魔法使いが、あこがれだった。
子どもの頃、見ていたテレビアニメに登場する魔法使いは、どんな問題も魔法で解決してくれた。すっかり魅せられたわたしは『魔法使いになろう』と心に決め、小学三年か四年のある日『しょうらいの夢』という作文に魔法使いへの思いの丈を書き綴り、先生に提出した。
数日後、返却された作文には、先生のコメントが赤いペンで書き込まれた。正確な文章は忘れてしまったが、こんな内容だった。
「魔法使いなんて、夢のようなことを書いてはいけない」
「夢を書けと言ったのに、ほんとうの夢を書いたら否定されるのか!」と今なら反論したいところだが、先生の気持ちも理解できなくもない。もし自分が先生だったとして「魔法使いになりたい」と真剣に訴えてくる生徒がいたとしたら、どう答えるだろう。
「魔法使いになる為には……まず勉強しなくちゃね」と指導したところで、いつかは本当のことを知るときがくる。先生のように、クールにはねのけてあげるのも一種の愛情かもしれない。
ともかくわたしの魔法使いへの熱い気持ちは、このことによって砕け散った。
考えてみれば、子どもが魔法使いに憧れるのは当たり前だ。泣いて欲求を満たした幼児期を過ぎた後、ひたすら家や学校のルールに従って過ごし、たまにストレス解消したくとも、子どもにはそんな手段もない。

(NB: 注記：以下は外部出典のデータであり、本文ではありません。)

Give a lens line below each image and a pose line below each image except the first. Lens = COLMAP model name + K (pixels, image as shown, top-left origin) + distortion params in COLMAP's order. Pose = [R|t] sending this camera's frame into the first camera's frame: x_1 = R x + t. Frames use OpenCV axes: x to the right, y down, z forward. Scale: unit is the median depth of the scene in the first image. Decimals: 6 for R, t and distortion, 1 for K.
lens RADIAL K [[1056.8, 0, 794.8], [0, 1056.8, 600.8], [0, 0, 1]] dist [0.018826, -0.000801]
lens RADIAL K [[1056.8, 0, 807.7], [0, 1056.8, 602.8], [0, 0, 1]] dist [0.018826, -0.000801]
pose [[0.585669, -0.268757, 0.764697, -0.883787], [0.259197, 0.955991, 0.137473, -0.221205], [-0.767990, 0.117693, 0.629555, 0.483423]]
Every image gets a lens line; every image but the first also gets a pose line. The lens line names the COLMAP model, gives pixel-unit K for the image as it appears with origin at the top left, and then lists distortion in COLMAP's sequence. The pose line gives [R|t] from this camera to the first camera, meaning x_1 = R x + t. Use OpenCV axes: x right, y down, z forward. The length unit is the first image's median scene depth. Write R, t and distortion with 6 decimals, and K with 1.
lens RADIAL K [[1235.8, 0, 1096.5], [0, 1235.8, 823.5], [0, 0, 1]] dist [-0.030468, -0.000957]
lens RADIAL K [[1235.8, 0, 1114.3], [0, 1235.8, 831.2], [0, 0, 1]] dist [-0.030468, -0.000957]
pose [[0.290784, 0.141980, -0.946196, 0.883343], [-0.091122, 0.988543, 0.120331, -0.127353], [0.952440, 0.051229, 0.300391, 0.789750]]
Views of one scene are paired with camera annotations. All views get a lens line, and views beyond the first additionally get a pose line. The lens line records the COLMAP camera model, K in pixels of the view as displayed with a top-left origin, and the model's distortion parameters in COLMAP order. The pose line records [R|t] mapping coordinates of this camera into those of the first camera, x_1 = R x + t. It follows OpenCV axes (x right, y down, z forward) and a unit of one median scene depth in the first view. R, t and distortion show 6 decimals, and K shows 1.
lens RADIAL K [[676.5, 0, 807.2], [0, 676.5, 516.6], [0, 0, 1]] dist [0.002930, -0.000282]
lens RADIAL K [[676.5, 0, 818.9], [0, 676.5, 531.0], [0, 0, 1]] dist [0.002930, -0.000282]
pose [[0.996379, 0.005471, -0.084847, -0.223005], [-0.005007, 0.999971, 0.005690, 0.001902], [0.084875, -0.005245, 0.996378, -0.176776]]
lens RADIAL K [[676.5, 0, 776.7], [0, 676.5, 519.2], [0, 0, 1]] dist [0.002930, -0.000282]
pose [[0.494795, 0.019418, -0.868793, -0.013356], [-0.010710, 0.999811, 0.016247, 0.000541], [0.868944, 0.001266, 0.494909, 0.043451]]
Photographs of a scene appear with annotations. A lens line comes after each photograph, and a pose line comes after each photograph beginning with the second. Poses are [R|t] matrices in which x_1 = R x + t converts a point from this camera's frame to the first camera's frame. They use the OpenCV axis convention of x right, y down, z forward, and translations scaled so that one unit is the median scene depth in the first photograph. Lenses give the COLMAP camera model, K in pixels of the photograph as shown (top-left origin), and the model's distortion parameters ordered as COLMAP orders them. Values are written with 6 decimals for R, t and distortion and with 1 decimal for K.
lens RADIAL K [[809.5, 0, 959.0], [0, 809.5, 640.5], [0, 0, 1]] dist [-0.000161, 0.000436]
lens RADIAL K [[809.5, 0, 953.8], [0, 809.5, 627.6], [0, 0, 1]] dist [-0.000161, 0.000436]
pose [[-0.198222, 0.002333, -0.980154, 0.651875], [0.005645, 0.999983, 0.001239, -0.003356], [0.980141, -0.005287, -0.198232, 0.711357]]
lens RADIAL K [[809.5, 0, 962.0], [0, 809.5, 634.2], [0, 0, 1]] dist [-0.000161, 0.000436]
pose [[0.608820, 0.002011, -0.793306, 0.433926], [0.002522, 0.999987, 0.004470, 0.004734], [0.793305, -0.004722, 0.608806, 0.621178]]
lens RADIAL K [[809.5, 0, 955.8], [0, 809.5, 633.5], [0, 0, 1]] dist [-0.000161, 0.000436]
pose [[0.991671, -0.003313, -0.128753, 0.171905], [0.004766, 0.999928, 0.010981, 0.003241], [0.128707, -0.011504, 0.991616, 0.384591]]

そこに現れた希望が魔法使いだ! いたいけな子どもからささやかな魔法使いの夢を取り上げるなんて……大人になっても思い出し腹立ちしてしまうわたしを許してほしい。
前段が長くなった。個人的な魔法使いへの気持ちを記したところで、本書である。
長く美しい栗色の髪を顔の左右で三つ編みにした少女、濃紺のワンピースに純白のエプロン、右手には長い竹箒。ザ・メイドスタイル。名前はマリィ。住まいはないらしく、住み込みの家政婦としてあちこちの家で働いている。マリィについてはいろいろと謎が多いが、ひとまず置いておく。
本書はミステリである。キャラが際立った人が次々に出てくるので、軽い気持ちでページをめくってしまうが、じっくり読めば「ん?」と引っかかるはずが、テンポの良さに油断してしまう。気づけば物語のかごの中に閉じ込められている。
本書に収められたのは、四つの中編。どれも犯罪が起こる場面から始まる、いわゆる倒叙もの。つまり犯人も動機も最初から読者には明かされている。犯人の犯行を証明するのが、美貌と美脚の警部・「八王子署の椿姫」こと椿木綾乃警部と、その部下の小山田聡介刑事のコンビ。
そしてマリィである。マリィの行く先々で殺人事件が起きる。別に魔法がそうさせるわけではなく、事件に引き寄せられる体質? なのかも。